# TASK PROMPT:
Every line with the string "text" in it belongs in your answer, so copy them all from the data.

# SUPPLIED RECORDS:
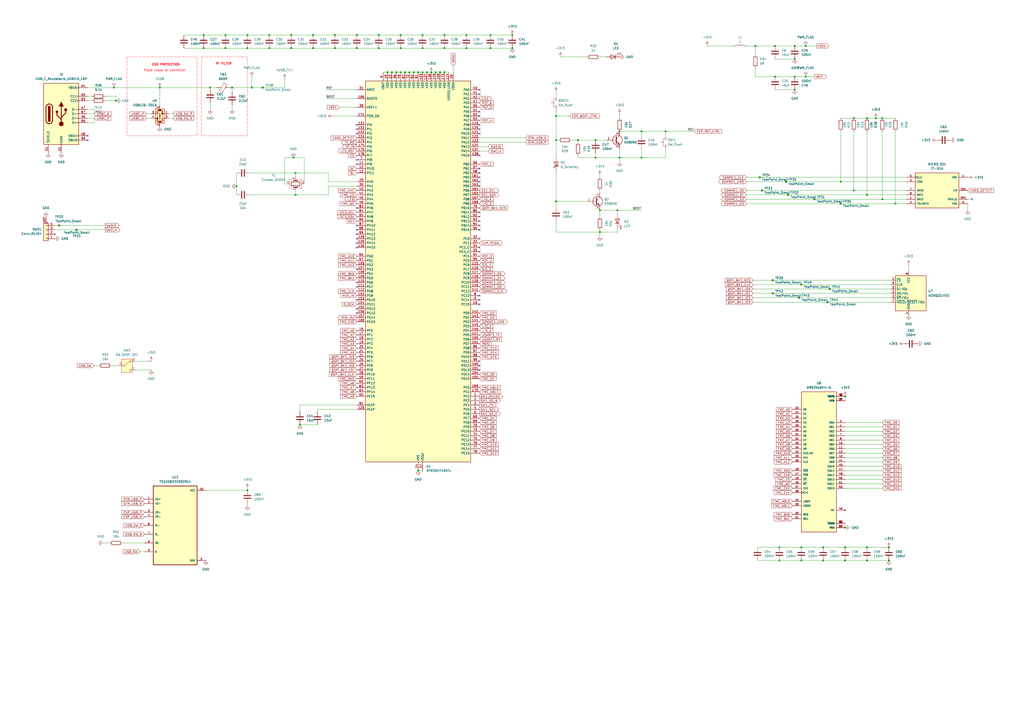
<source format=kicad_sch>
(kicad_sch
	(version 20250114)
	(generator "eeschema")
	(generator_version "9.0")
	(uuid "c28b003c-029c-4625-aeac-f6b7125cf955")
	(paper "A2")
	
	(rectangle
		(start 116.84 33.02)
		(end 143.51 78.74)
		(stroke
			(width 0)
			(type dash)
			(color 255 25 46 1)
		)
		(fill
			(type none)
		)
		(uuid a4c6a937-3284-4464-b052-823374aa60f3)
	)
	(rectangle
		(start 73.66 33.02)
		(end 114.3 78.74)
		(stroke
			(width 0)
			(type dash)
			(color 255 25 46 1)
		)
		(fill
			(type none)
		)
		(uuid ac480549-571a-4959-af7a-f5a70c2e715a)
	)
	(text "Place close to connector \n"
		(exclude_from_sim no)
		(at 96.012 40.894 0)
		(effects
			(font
				(size 1.27 1.27)
				(color 255 0 12 1)
			)
		)
		(uuid "a4856e46-4864-47fc-b91e-2f0a08df3427")
	)
	(text "PI FILTER\n"
		(exclude_from_sim no)
		(at 129.794 37.084 0)
		(effects
			(font
				(face "KiCad Font")
				(size 1.27 1.27)
				(thickness 0.254)
				(bold yes)
				(color 255 0 12 1)
			)
		)
		(uuid "c29dc01e-5ca3-44c0-939f-4ea62f09daa3")
	)
	(text "ESD PROTECTION\n"
		(exclude_from_sim no)
		(at 96.266 37.592 0)
		(effects
			(font
				(face "KiCad Font")
				(size 1.27 1.27)
				(thickness 0.254)
				(bold yes)
				(color 255 0 12 1)
			)
		)
		(uuid "e6241b39-0e95-473f-a88b-c0478c1ad0cc")
	)
	(junction
		(at 345.44 91.44)
		(diameter 0)
		(color 0 0 0 0)
		(uuid "00e4ed19-0c74-43c0-8d65-25be9b7ec748")
	)
	(junction
		(at 257.81 41.91)
		(diameter 0)
		(color 0 0 0 0)
		(uuid "0105caba-aacc-4a8b-9552-bc0364801180")
	)
	(junction
		(at 502.92 325.12)
		(diameter 0)
		(color 0 0 0 0)
		(uuid "04d513f3-63f3-4c0d-84c4-7719620434ef")
	)
	(junction
		(at 481.33 167.64)
		(diameter 0)
		(color 0 0 0 0)
		(uuid "09229803-f4d8-44a4-a2f7-06c3cbb8e00c")
	)
	(junction
		(at 194.31 20.32)
		(diameter 0)
		(color 0 0 0 0)
		(uuid "0b74a9db-d120-4f85-a835-2b139f699cdb")
	)
	(junction
		(at 255.27 41.91)
		(diameter 0)
		(color 0 0 0 0)
		(uuid "0c9395f3-52be-4917-824d-116b9fd088df")
	)
	(junction
		(at 495.3 68.58)
		(diameter 0)
		(color 0 0 0 0)
		(uuid "0eaf5345-d5db-427a-ba92-efb409abf4a3")
	)
	(junction
		(at 372.11 91.44)
		(diameter 0)
		(color 0 0 0 0)
		(uuid "0eeee7a8-4f9f-4037-be6a-5443128f66a7")
	)
	(junction
		(at 130.81 20.32)
		(diameter 0)
		(color 0 0 0 0)
		(uuid "10033368-d992-4b0d-a018-99ce2adb0c27")
	)
	(junction
		(at 467.36 44.45)
		(diameter 0)
		(color 0 0 0 0)
		(uuid "1489af08-2975-4236-b633-c04f177b3be8")
	)
	(junction
		(at 463.55 172.72)
		(diameter 0)
		(color 0 0 0 0)
		(uuid "14f8073f-c1c8-484c-aa44-d83eb17aa6a9")
	)
	(junction
		(at 515.62 325.12)
		(diameter 0)
		(color 0 0 0 0)
		(uuid "19522ddb-d178-461e-b426-1c2e31040269")
	)
	(junction
		(at 207.01 20.32)
		(diameter 0)
		(color 0 0 0 0)
		(uuid "1d38cce6-56ab-4aba-8b31-9a7645e10275")
	)
	(junction
		(at 372.11 76.2)
		(diameter 0)
		(color 0 0 0 0)
		(uuid "1dbaf106-4e72-47f6-9b0c-02c5c38cbdd2")
	)
	(junction
		(at 358.14 121.92)
		(diameter 0)
		(color 0 0 0 0)
		(uuid "1f56e127-b3bd-4084-bd1c-5642857f7b67")
	)
	(junction
		(at 173.99 246.38)
		(diameter 0)
		(color 0 0 0 0)
		(uuid "1f801bc5-82c8-450f-8d35-2e11d07d4fc0")
	)
	(junction
		(at 44.45 133.35)
		(diameter 0)
		(color 0 0 0 0)
		(uuid "21f18a7a-0f61-4ab9-aa28-8d56dfeb0d84")
	)
	(junction
		(at 487.68 105.41)
		(diameter 0)
		(color 0 0 0 0)
		(uuid "257b678d-49a4-4a90-880e-4cabc5765664")
	)
	(junction
		(at 234.95 41.91)
		(diameter 0)
		(color 0 0 0 0)
		(uuid "2a403122-04fa-415b-a0f4-368ab6cd9bd1")
	)
	(junction
		(at 490.22 229.87)
		(diameter 0)
		(color 0 0 0 0)
		(uuid "2ed08705-5a02-46b5-878a-45ad58b1e1a2")
	)
	(junction
		(at 284.48 20.32)
		(diameter 0)
		(color 0 0 0 0)
		(uuid "333e0bd2-f8db-4642-a04c-909185dff38e")
	)
	(junction
		(at 171.45 113.03)
		(diameter 0)
		(color 0 0 0 0)
		(uuid "334e3231-f968-4cda-ac0d-d38690248719")
	)
	(junction
		(at 322.58 67.31)
		(diameter 0)
		(color 0 0 0 0)
		(uuid "37c95a4b-bb46-47b3-b5bb-4adc77af8c88")
	)
	(junction
		(at 480.06 175.26)
		(diameter 0)
		(color 0 0 0 0)
		(uuid "399f6d60-dfbb-4920-ac0d-c28dc6c5e83c")
	)
	(junction
		(at 347.98 134.62)
		(diameter 0)
		(color 0 0 0 0)
		(uuid "3bc105c5-4120-4518-89f7-8349cbdbb0e7")
	)
	(junction
		(at 511.81 68.58)
		(diameter 0)
		(color 0 0 0 0)
		(uuid "3bf65882-e0fe-4f93-b974-71ddbc6ac78f")
	)
	(junction
		(at 156.21 27.94)
		(diameter 0)
		(color 0 0 0 0)
		(uuid "3cc5da28-5513-4770-922c-cc4beb3a6b75")
	)
	(junction
		(at 240.03 41.91)
		(diameter 0)
		(color 0 0 0 0)
		(uuid "3ee1ff2f-f1c7-4d06-b501-d16a9bb28ad3")
	)
	(junction
		(at 322.58 116.84)
		(diameter 0)
		(color 0 0 0 0)
		(uuid "3f65d3b7-5cb9-4868-b7b8-8001d72290cd")
	)
	(junction
		(at 487.68 118.11)
		(diameter 0)
		(color 0 0 0 0)
		(uuid "3fd396ba-53a1-42ae-a688-5d982c3e8493")
	)
	(junction
		(at 207.01 27.94)
		(diameter 0)
		(color 0 0 0 0)
		(uuid "42d1c063-bed8-43c3-bc02-365d34cdb62a")
	)
	(junction
		(at 270.51 20.32)
		(diameter 0)
		(color 0 0 0 0)
		(uuid "43204c9b-f668-4067-b3c3-9c61e7de94b7")
	)
	(junction
		(at 168.91 20.32)
		(diameter 0)
		(color 0 0 0 0)
		(uuid "447812bb-a42a-4bd3-942d-ad71e8fc15c3")
	)
	(junction
		(at 452.12 325.12)
		(diameter 0)
		(color 0 0 0 0)
		(uuid "45da1008-a771-4e9b-97c3-8f41ff296c67")
	)
	(junction
		(at 440.69 102.87)
		(diameter 0)
		(color 0 0 0 0)
		(uuid "46196985-4a19-47a3-a292-6cf62d7ab8f8")
	)
	(junction
		(at 194.31 27.94)
		(diameter 0)
		(color 0 0 0 0)
		(uuid "465616fa-8630-44fa-815a-ea4af61964ea")
	)
	(junction
		(at 508 68.58)
		(diameter 0)
		(color 0 0 0 0)
		(uuid "47d73b2a-a567-41ac-ae45-dfdddd2fd3b5")
	)
	(junction
		(at 237.49 41.91)
		(diameter 0)
		(color 0 0 0 0)
		(uuid "49774009-d35d-403e-8a42-8ae6c904144d")
	)
	(junction
		(at 257.81 20.32)
		(diameter 0)
		(color 0 0 0 0)
		(uuid "4c08c154-7e28-4d9a-ad1a-fa5de33eaa2e")
	)
	(junction
		(at 257.81 27.94)
		(diameter 0)
		(color 0 0 0 0)
		(uuid "4eeff951-3b8d-4316-8e6b-39b2c0cdafbf")
	)
	(junction
		(at 252.73 41.91)
		(diameter 0)
		(color 0 0 0 0)
		(uuid "5370192c-738b-4411-bbc4-2fd90ac3cd7d")
	)
	(junction
		(at 441.96 110.49)
		(diameter 0)
		(color 0 0 0 0)
		(uuid "5410df7d-ec2d-43fa-a120-a769607c26f9")
	)
	(junction
		(at 386.08 76.2)
		(diameter 0)
		(color 0 0 0 0)
		(uuid "55abd93c-78e9-48be-b293-894173240204")
	)
	(junction
		(at 455.93 105.41)
		(diameter 0)
		(color 0 0 0 0)
		(uuid "56434fb6-b03a-4659-a867-c98e4f908d28")
	)
	(junction
		(at 464.82 317.5)
		(diameter 0)
		(color 0 0 0 0)
		(uuid "56782eef-2def-4718-aff6-87455e2b2c4a")
	)
	(junction
		(at 452.12 317.5)
		(diameter 0)
		(color 0 0 0 0)
		(uuid "5750614e-32d4-4273-ae9b-e364bd4ef917")
	)
	(junction
		(at 270.51 27.94)
		(diameter 0)
		(color 0 0 0 0)
		(uuid "57fe6f78-963f-4ba6-8711-a17520008095")
	)
	(junction
		(at 156.21 20.32)
		(d
... [302711 chars truncated]
</source>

# OUTPUT:
	(text "Place close to connector \n"
	(text "PI FILTER\n"
	(text "ESD PROTECTION\n"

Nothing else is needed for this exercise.